The Operational Lesson
Another lesson is that “cheap” has different shapes.
BigQuery cost is very visible.
When I run a heavy full refresh, I can see the money disappear from the bill. That Rp 500rb per full refresh was painful because the cost was immediate and obvious.
ClickHouse cost is different.
If I use ClickHouse badly, I may not see the cost as one clean invoice line. But I still pay for it through:
- instance downtime
- slow refreshes
- engineering time
- debugging time
- memory spikes
- mutation backlog
- operational stress
So saying “ClickHouse is cheaper” is incomplete.
ClickHouse is cheaper when I design the system properly for ClickHouse.
If I use it with the wrong architecture, the cost just moves from the cloud bill into engineering pain.
What I Accept Now
For this project, I still choose ClickHouse.

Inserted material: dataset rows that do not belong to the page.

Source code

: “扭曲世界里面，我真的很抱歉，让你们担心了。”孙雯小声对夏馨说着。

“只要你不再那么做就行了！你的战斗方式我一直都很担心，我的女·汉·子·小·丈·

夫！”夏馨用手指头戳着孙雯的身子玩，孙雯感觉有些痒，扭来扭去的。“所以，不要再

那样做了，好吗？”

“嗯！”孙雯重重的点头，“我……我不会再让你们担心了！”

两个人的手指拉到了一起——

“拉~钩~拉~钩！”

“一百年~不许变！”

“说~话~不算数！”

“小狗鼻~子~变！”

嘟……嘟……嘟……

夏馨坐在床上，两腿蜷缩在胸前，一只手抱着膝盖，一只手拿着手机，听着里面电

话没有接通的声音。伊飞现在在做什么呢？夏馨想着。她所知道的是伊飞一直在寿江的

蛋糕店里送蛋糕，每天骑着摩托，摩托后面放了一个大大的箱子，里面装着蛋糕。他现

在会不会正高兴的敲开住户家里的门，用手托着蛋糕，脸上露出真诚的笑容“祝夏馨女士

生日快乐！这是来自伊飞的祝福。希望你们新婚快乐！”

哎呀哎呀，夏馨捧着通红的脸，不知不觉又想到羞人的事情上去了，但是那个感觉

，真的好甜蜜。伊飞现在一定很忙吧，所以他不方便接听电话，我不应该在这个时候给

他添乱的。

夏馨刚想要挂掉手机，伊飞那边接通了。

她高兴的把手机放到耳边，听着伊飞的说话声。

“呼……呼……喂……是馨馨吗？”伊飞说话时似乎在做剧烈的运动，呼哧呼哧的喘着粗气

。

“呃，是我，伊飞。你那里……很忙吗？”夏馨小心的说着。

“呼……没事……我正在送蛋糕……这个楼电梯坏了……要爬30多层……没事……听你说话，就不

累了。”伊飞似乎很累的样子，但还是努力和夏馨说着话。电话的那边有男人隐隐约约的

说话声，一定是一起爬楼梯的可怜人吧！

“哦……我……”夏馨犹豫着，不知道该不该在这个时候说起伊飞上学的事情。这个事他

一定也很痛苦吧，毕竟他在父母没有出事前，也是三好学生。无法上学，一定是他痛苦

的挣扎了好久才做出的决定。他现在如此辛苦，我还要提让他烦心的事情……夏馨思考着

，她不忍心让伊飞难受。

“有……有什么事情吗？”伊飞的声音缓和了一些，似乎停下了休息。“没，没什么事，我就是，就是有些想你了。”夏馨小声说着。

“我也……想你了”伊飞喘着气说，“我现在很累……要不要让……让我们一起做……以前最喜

But now I accept the tradeoff more clearly.
I choose ClickHouse because the long-term storage and query cost can be lower for this kind of marketplace analytics product.
I also accept that ClickHouse is not as forgiving as BigQuery when I need a big reshuffle across a large amount of data.
That means I need to design the warehouse differently:
- avoid unnecessary full refreshes
- refresh only affected partitions when possible
- extract important business columns early
- stop repeatedly parsing raw JSON downstream
- use core latest-state and event tables
- keep marts simple and precomputed
- make dashboard reads hit serving tables or final marts only
- treat dbt as the semantic and mart layer, not the whole state engine
This is less flexible than my old BigQuery workflow.
But it is more appropriate for the cost profile I need.
The Lesson
The lesson is not “ClickHouse is better than BigQuery.”
It is also not “BigQuery is too expensive.”
Both are good tools.
But they have different assumptions.
BigQuery is excellent when I want a managed warehouse that can process large transformations without managing much infrastructure. It is fast, powerful, and very forgiving. But that forgiveness can become expensive.
ClickHouse is excellent when I want fast and cost-efficient analytics with more control over storage and query patterns. But it expects me to care about partitions, ordering, table engines, insert patterns, and read models.
The expensive part was not BigQuery or ClickHouse.
The expensive part was assuming that one warehouse strategy can move unchanged between systems.
That was my real mistake.
For Omnichannel, I am going back to ClickHouse.
Not because ClickHouse magically solves everything.
But because now I understand that the work is not only migration.
The real work is changing the mental model.